A rádio Jovem Pan contou semanas atrás que a filósofa Marilena Chauí, numa palestra do colégio Oswald, um dos mais caros de São Paulo, afirmou que “quem defende a família é uma besta”. O grêmio do colégio reagiu, dizendo que a rádio tirou do contexto frases da filósofa com o intuito de ridicularizá-la.
Passou despercebido nessa polêmica um erro grosseiro que Marilena Chauí transmitiu aos alunos do Oswald. Lá pelo fim da palestra (a partir de 1h27min deste vídeo), ela reproduz um antigo mito marxista, já desacreditado há décadas, de que a família nuclear teria surgido com a Revolução Industrial.
Segundo Chauí, o conceito de família “conjugal, restrita”, que incluiu apenas os pais, filhos e parentes próximos, tem menos de dois séculos. “Isso que entendemos hoje como família foi uma coisa inventada no final do século 18 e começo do século 19.”
A família nuclear, para a filósofa, foi uma “invenção do capitalismo” para possibilitar a transmissão de capital. “Na sociedade da produção industrial, a burguesia precisa da certeza que a transmissão de capital se faz por vias legais e legítimas, para evitar perdê-lo para outras classes sociais.”
Isso é uma completa bobagem. A família nuclear é o padrão mais comum de agrupamento humano desde antes, mas muito antes da Revolução Industrial.
O historiador inglês Peter Laslett, um dos primeiros a usar a estatística e demografia a serviço da história, derrubou em 1965 a ideia que Marilena Chauí defende ainda hoje. Ele mostrou que na Inglaterra do século 13 (quatro séculos antes da Revolução Industrial) famílias nucleares eram o agrupamento predominante, e que era raro até mesmo haver tios, primos ou filhos casados morando na mesma casa da família principal.
Chauí cita a família romana como exemplo de família estendida, que incluiria parentes distantes, propriedades, escravos e a memória dos ancestrais. Pois veja o que disse o historiador Dale Martin num estudo de 20 anos atrás:
Um notável consenso, reconhecido até mesmo por seus críticos, emergiu entre historiadores clássicos, segundo o qual a família regular romana foi uma ‘família nuclear’ assim como a nossa.
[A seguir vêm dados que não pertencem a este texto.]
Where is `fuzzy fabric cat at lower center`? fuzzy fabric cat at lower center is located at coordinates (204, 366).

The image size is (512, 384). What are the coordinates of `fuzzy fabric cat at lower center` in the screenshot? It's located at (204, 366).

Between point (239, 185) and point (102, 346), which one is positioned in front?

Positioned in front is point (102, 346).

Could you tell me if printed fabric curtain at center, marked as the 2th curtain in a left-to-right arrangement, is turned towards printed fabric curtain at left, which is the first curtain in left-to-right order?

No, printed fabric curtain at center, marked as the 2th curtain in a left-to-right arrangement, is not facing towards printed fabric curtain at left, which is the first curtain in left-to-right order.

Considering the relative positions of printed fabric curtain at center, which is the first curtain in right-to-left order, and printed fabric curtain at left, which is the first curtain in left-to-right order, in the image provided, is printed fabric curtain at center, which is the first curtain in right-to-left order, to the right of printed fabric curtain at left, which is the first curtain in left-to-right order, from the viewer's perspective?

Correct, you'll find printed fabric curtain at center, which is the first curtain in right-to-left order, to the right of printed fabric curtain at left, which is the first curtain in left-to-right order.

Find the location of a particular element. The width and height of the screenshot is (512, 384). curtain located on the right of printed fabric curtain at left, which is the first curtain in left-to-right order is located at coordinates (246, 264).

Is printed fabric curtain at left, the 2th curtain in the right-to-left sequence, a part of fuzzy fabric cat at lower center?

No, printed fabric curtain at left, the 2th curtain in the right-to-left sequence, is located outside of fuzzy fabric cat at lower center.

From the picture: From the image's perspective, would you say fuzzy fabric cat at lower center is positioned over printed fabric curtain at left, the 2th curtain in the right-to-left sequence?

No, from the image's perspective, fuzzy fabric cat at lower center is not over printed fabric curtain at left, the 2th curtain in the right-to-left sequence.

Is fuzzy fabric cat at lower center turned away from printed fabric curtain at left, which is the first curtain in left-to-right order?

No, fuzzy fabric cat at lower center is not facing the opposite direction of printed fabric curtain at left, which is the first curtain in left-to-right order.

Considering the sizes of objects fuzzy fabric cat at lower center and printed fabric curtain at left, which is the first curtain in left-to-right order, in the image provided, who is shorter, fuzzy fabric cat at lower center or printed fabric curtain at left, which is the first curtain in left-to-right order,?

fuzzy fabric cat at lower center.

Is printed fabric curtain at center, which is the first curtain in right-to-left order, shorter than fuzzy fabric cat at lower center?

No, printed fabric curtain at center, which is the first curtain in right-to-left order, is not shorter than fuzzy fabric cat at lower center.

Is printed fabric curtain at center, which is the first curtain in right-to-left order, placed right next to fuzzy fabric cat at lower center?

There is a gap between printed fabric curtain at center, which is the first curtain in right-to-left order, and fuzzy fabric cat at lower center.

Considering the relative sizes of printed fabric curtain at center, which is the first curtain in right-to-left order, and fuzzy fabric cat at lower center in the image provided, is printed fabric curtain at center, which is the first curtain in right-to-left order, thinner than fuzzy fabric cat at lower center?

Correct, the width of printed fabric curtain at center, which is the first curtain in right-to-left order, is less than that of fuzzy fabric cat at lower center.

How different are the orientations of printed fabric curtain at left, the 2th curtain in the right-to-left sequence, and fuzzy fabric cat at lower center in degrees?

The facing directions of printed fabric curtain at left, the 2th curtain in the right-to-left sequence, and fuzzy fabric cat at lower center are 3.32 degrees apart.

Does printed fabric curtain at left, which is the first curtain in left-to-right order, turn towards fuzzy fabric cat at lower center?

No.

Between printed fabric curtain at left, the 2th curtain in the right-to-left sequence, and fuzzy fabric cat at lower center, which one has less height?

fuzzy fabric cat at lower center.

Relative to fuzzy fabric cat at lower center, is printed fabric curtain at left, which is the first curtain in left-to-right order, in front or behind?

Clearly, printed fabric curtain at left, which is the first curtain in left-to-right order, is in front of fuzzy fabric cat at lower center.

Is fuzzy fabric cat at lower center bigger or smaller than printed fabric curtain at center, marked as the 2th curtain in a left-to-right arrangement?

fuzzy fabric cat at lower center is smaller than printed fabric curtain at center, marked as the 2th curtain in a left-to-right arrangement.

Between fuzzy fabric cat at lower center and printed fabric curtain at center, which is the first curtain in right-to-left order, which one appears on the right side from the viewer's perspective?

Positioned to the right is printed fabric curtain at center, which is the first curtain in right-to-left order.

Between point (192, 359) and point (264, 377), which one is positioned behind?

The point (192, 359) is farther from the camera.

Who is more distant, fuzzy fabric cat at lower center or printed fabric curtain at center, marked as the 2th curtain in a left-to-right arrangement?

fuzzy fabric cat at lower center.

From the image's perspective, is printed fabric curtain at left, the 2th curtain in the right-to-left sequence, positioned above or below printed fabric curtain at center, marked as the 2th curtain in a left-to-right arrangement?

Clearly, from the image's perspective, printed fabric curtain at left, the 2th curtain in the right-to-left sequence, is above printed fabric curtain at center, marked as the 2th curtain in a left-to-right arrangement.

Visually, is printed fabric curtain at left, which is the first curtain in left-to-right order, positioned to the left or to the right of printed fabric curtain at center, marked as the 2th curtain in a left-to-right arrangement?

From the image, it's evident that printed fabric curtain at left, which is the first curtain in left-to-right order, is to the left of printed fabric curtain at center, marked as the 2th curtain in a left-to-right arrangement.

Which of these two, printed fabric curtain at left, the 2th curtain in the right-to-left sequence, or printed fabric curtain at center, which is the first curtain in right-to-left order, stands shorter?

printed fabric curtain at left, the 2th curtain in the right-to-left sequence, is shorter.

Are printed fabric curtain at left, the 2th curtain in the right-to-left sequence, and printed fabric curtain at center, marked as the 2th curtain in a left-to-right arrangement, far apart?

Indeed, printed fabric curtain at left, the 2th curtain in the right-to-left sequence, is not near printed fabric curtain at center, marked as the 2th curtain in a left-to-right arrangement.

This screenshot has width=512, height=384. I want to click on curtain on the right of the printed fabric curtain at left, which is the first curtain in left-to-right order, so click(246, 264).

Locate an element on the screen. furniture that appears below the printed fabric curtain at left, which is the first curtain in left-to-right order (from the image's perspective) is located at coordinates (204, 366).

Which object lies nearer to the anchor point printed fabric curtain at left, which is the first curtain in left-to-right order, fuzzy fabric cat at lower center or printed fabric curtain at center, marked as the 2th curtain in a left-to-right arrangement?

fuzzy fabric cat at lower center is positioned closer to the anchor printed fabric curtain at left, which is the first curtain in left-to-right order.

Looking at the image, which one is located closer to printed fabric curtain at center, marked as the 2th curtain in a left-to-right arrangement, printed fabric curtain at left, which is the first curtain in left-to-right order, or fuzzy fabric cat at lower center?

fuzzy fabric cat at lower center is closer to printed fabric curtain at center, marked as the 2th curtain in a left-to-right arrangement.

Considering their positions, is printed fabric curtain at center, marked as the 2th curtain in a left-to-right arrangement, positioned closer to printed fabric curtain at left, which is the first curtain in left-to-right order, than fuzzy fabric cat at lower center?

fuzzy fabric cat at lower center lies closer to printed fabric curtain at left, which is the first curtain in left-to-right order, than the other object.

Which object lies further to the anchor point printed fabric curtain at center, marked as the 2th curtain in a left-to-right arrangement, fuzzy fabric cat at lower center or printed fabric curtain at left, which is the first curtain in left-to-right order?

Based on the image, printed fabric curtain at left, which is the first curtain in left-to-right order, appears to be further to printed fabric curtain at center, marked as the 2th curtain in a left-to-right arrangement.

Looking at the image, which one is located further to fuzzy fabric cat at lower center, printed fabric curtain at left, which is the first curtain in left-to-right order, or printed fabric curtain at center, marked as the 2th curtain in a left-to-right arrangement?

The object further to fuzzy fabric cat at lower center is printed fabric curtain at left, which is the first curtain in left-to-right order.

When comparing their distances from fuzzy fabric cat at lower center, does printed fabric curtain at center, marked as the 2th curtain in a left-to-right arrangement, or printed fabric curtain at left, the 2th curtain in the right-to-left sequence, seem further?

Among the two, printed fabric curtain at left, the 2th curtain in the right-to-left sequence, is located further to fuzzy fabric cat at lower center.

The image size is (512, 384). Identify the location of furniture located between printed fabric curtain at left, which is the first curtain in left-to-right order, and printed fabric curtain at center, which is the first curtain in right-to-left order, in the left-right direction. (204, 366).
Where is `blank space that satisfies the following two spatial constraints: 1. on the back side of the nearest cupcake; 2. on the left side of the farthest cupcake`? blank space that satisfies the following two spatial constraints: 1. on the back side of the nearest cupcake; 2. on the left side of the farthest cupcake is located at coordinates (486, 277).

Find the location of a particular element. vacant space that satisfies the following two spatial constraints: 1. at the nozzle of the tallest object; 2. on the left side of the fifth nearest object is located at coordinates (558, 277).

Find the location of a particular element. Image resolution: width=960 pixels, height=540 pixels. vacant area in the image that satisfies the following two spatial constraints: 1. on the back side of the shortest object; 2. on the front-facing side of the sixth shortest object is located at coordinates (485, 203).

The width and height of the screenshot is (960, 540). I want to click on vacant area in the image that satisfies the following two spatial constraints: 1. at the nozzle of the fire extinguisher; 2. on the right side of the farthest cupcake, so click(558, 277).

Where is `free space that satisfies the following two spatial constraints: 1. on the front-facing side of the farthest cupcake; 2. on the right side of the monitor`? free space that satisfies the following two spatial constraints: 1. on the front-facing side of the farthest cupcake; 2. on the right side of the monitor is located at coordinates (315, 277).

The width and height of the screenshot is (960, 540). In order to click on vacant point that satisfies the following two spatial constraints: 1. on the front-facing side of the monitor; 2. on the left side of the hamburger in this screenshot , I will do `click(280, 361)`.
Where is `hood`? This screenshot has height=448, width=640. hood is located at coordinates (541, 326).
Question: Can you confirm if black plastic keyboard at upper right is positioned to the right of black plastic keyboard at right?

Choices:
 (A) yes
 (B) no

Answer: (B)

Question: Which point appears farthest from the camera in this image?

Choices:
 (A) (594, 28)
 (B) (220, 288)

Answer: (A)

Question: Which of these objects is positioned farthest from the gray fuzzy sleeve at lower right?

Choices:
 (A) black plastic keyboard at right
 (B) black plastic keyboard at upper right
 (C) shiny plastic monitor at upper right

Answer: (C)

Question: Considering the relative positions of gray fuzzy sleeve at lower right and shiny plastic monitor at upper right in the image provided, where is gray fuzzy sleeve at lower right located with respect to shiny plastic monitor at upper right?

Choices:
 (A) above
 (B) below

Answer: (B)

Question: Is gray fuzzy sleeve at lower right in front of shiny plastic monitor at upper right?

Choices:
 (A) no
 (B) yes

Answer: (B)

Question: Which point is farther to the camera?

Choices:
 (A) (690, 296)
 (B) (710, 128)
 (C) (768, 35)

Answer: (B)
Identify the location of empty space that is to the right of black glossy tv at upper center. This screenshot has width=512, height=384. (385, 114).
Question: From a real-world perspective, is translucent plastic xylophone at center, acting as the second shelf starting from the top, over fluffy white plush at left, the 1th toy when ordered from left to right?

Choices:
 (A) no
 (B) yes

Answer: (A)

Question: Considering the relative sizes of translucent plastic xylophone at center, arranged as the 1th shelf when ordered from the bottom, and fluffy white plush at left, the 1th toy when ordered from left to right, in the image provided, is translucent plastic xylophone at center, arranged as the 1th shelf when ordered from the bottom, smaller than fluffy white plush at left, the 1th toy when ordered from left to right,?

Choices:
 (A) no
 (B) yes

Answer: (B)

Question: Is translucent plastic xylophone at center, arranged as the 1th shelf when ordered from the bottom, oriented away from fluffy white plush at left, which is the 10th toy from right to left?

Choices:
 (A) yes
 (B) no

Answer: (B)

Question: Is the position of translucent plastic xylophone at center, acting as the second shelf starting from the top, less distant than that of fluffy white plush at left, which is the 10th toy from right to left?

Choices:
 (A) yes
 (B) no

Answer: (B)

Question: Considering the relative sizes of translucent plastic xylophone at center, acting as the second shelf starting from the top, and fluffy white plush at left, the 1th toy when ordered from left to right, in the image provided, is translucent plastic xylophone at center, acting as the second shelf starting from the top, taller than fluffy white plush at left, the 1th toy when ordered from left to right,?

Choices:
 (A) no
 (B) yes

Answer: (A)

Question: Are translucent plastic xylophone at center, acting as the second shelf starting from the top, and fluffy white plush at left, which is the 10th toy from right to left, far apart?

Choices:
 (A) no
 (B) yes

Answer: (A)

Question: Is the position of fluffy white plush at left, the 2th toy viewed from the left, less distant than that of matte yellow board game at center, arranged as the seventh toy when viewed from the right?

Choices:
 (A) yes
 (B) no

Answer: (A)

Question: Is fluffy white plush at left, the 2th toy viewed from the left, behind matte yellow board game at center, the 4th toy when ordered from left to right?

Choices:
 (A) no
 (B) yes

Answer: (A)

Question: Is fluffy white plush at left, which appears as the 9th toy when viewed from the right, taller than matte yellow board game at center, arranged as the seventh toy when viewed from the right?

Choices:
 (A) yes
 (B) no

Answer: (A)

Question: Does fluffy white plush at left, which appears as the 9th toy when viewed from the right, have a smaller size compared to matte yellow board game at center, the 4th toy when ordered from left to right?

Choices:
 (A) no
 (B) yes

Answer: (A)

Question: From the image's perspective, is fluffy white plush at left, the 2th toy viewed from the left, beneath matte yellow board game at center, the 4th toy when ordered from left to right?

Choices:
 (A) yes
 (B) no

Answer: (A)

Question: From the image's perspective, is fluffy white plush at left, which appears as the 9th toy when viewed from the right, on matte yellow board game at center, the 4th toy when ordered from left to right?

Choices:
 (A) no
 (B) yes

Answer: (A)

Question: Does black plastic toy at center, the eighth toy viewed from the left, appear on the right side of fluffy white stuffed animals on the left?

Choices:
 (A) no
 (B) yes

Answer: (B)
O mito da família romana estendida surgiu porque os romanos não tinham um termo específico para “família nuclear”. A palavra “família”, para eles, tinha um significado próximo de “pessoas vivendo sob o mesmo teto”. Mas os romanos se reconheciam por famílias nucleares. Estudos de inscrições funerárias mostraram que, em 80% das epigrafes tanto pagãs quanto cristãs, o autor era filho, um dos pais ou cônjuge do morto, e só raramente um avô, primo ou neto. Como diz outro historiador, “o mito da família romana estendida foi quebrado por demonstração”.
Dá pra ir mais longe. Arqueólogos encontraram na Alemanha ossadas de treze pessoas, todas com o mesmo tipo de ferimentos na cabeça. Foram provavelmente vítimas de um massacre há 4600 anos. Através de análises de DNA, provou-se que, num dos túmulos, pai, mãe e filhos – dois meninos com cerca de 5 e 9 anos – haviam sido enterrados juntos. Se famílias nucleares eram enterradas juntas, é razoável acreditar que também viviam dessa forma.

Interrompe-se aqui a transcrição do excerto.